To improve the RAG during its implementation and operation, it is necessary to determine how the quality of the responses will be judged. The most common but also most time-consuming approach involves having the results of the chatbot’s use analyzed by one or more experts in the relevant field.
This step may be preceded by an initial evaluation assisted by AI through the following three steps:

Generation of a set of synthetic question-answers by an LLM
Submission of the questions to the RAG
Submission of the questions, synthetic responses, and the responses from the RAG to an LLM acting as evaluator.
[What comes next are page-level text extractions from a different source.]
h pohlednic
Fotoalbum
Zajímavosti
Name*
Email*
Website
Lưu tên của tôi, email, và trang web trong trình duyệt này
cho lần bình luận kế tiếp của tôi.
Besides this global evaluation of the quality of the response provided by the chatbot, the "Retrieve" part can also be evaluated separately from the "Generate" part. In the first case, we will particularly focus on the proportion of cases where the useful fragments to provide a response are recovered at the end of this "Retrieve" step. In the second case, we will focus on the proportion of cases where a satisfactory response is provided when the correct fragments are transmitted to the LLM.

Conclusion

In this article, we first introduced a method called "Retrieval Augmented Generation" that makes a chatbot more effective in answering factual questions from an interest domain. The essence of this method involves transmitting to the chatbot the useful references related to the question, these references being stored in an external knowledge base linked to the interest domain. Then, we discussed 10 adjustable levers for your use case so that the solution obtained meets your expectations in terms of the quality of the response, the response time, and the allocated budget. At CETIC, in this research area, we are currently investigating the possibility of automatically deploying a RAG architecture including optimal choices for these levers according to the given use case.

Christian Colot, Senior R&D Engineer CETIC
Laurie Ceccotti, Researcher CETIC

[1] SANTU, Shubhra Kanti Karmaker et FENG, Dongji. Teler: A general taxonomy of llm prompts for benchmarking complex tasks. arXiv preprint arXiv:2305.11430, 2023.